Saturday, May 16, 2015

Remote Medical Clinic -





How it works -

The three doctors and Cassidy hire a 4x4 and drive around the countryside looking for very remote villages.

Here they are stopped, and Dr. Kim is giving an adjustment, while the other Doctors treat some wounds.

Courage




A group picture in the remote area of the White Sands region on the island of Tanna during one of our truck clinics. One of the nice patients gifted me that nice woven fan.

 The clinic was in a broken schoolhouse where the winds blew in the ocean facing wall and roof. They lost most supplies, the books were still there, but had been all wet and were hard to read.

Shannon






Friday, May 15, 2015

Port Vila -

It is official, Cassidy has left for America, the motorcycle is in full use, and I found an ice cream factory!  So now in the afternoon we motorcycle down to the ice cream factory, and pick up our ice cream right there!

We are finding that we like civilization for the first day or two, then the need for a quiet anchorage with a sandy beach comes right back, and we scheme and plan for an escape!

Courage

Cyclone Pam Aftermath -

video

Thursday, May 14, 2015

Wednesday, May 13, 2015

Lil' Explorers Ends ER-1

A 43 year old lady was treated twice at the medical clinic run by the doctors of ER-1 in Ponkill on Erromango Island. She was unable to digest food, and was basically starving slowly. Lil' Explorers ended up transferring her on board to Dillon's Bay in Eromango for a medical flight to the hospital in Port Vila. Unfortunately flights were unable to be scheduled. Hence Lil' Explorers ended up sailing her to Port Vila, taking her to the hospital, and briefing the on-duty ER Doctor on her status/condition. Fortunately the problem has been found and will be corrected shortly!

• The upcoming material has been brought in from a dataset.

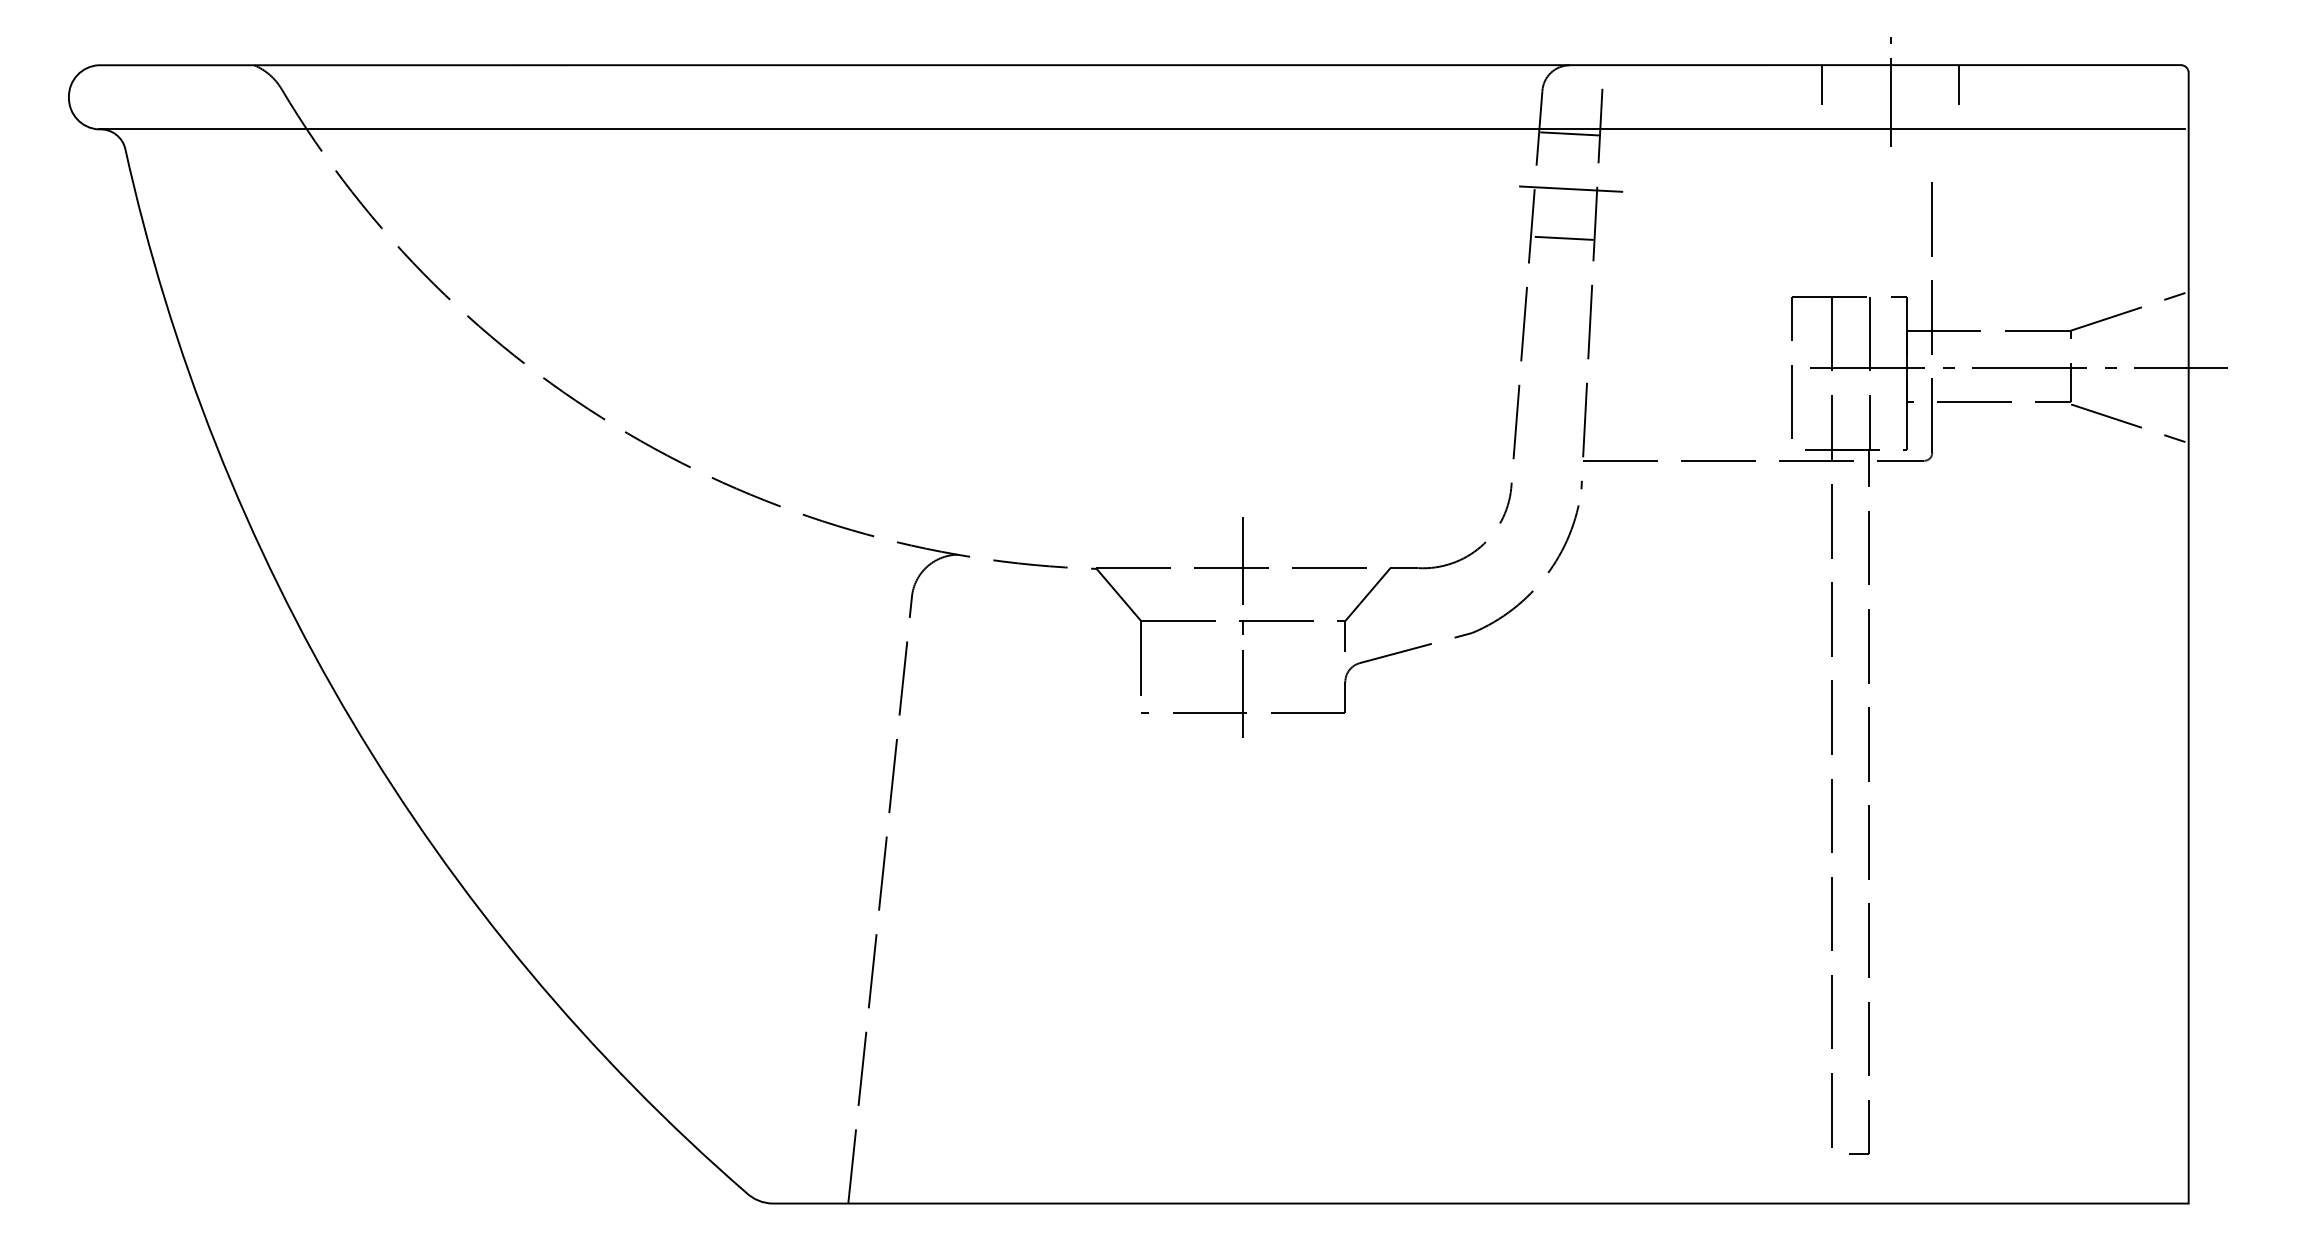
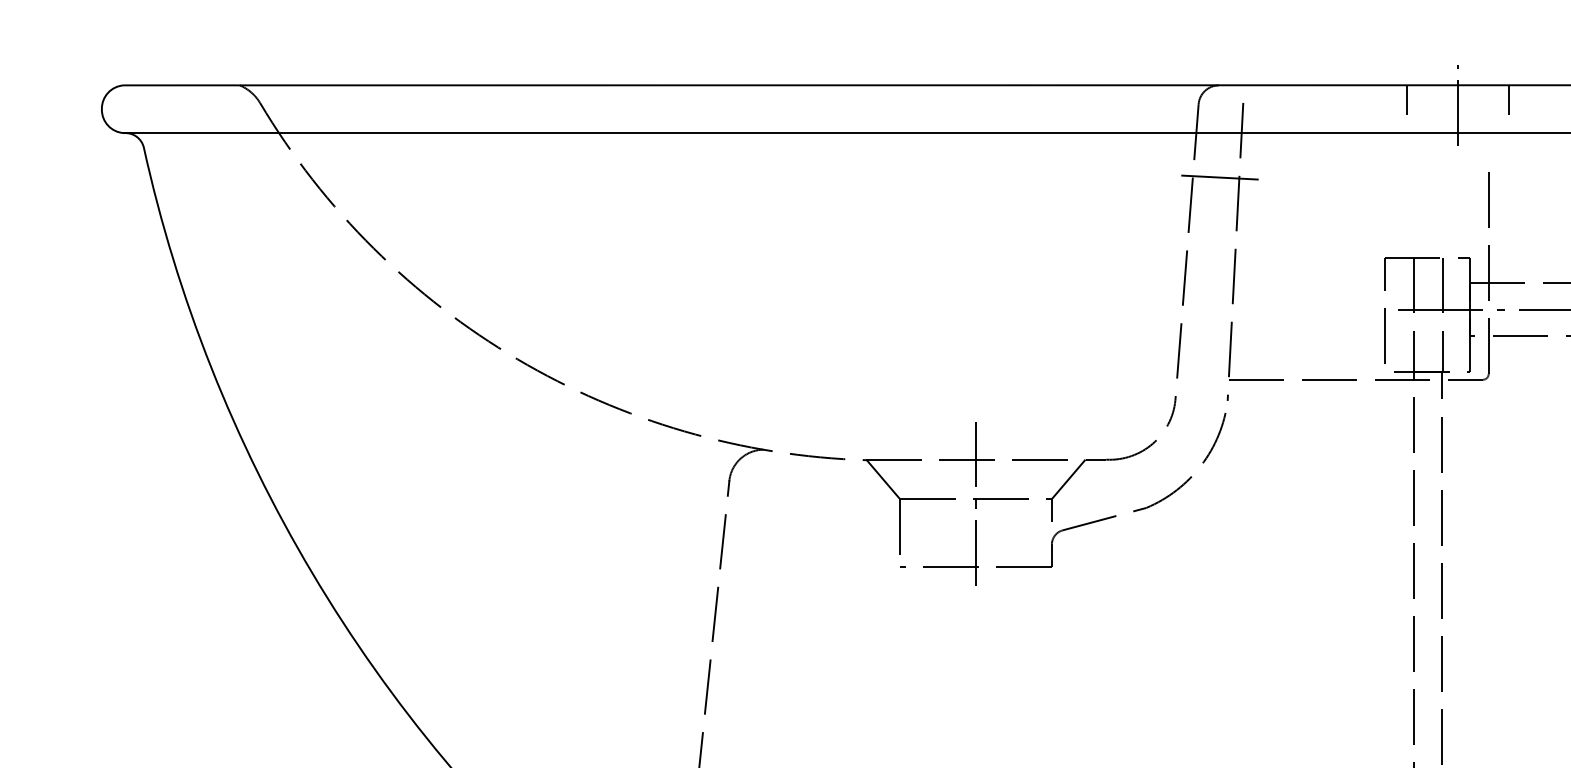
line: (1569, 133) -> (1218, 136), removed
line: (1563, 237) -> (1214, 213), removed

Salsa and probably Chez Nous should be arriving tomorrow, and an initial meeting of ER-1 with ER-2 is scheduled for 1730 on May 13th. 

What a truly wonderful experience, and thank you to everyone!

Courage

Sunday, May 10, 2015

South River - Erromango Island Report

We arrived around 10:00am on May 8th 2015, AKA Shannon's birthday.

An initial brief meeting with the chief as he met us off shore. The chief said we were welcome to visit his village, and when asked about need for medical help he indicated that they did require medical assistance. He then took his boat back up the river to the village and let the people know that we were coming, and that he had welcomed us.

After anchoring Cassidy and I took our dingy up the river to the village. We were welcomed by Lency who spoke great English. He introduced himself as the CDC (Community Disaster Coordinator). He took us on a brief tour of the village. There were numerous areas that were easily identified as having been house sites before the cyclone, but now were just rectangular areas of bare dirt.

Many temporary homes had been rebuilt with wreckage from the cyclone to provide immediate shelter from the elements. As usual the villagers were very happy and welcoming. We were shown an area where we could conduct a clinic inside one of the two brick cyclone houses.

We asked about when their last food aid had been delivered and they stated it had been over a month ago and that it was all gone. They also stated that their next food aid was over a week late and they had no word on if/when it may occur. It was possibly delayed due to logistics with rain all week, but there is no communications and it is unknown.  These are a people who typically receive no aid of any kind and live completely self sufficiently.

There were about 130 people in the immediate village. And they sent "runners" to remote areas to alert the different families that there was medical aid being offered.

Based on our observations, discussions, and general feeling of the village we determined that giving them food aid would be appropriate and helpful. We delivered approximately 1000lbs of Sea Mercy rice, 400lbs of Sea Mercy split peas, peanut butter, meat, crackers fishing supplies, machete's, hammers, nails, and a large bag of lightly used clothing. Additionally we gave gasoline and bar oil for their chain saw. And gasoline for their boat that we used to transport the food to the shore.

Everyone helped carry the food from the river bank to the protection of a nearby home. The old ladies would carry 25 lbs bags of rice on their heads, and additionally a large bag of split peas under their arm. The men would carry two or three bags, and even the children would wrestle with the rice bags until an adult would come and relieve them.

Overall the people were clean, had clean clothes, and appeared to be in good health.

The medical report will follow, but in brief there were 40 patients seen with most being seen by Dr Shannon for their wounds and illnesses first, and then being referred to Dr Kim for sore backs, knees, and other joints. With all the manual labor required for the recovery efforts, many of both the men and women are in need of both medical and chiropractic help.  We ran the clinic by flashlight late into the night, and somehow managed to navigate the dingy out through the rock and log strewn river, through the surfline, and to the boat without killing the dingy or the outboard.

We are truly having a wonderful adventure.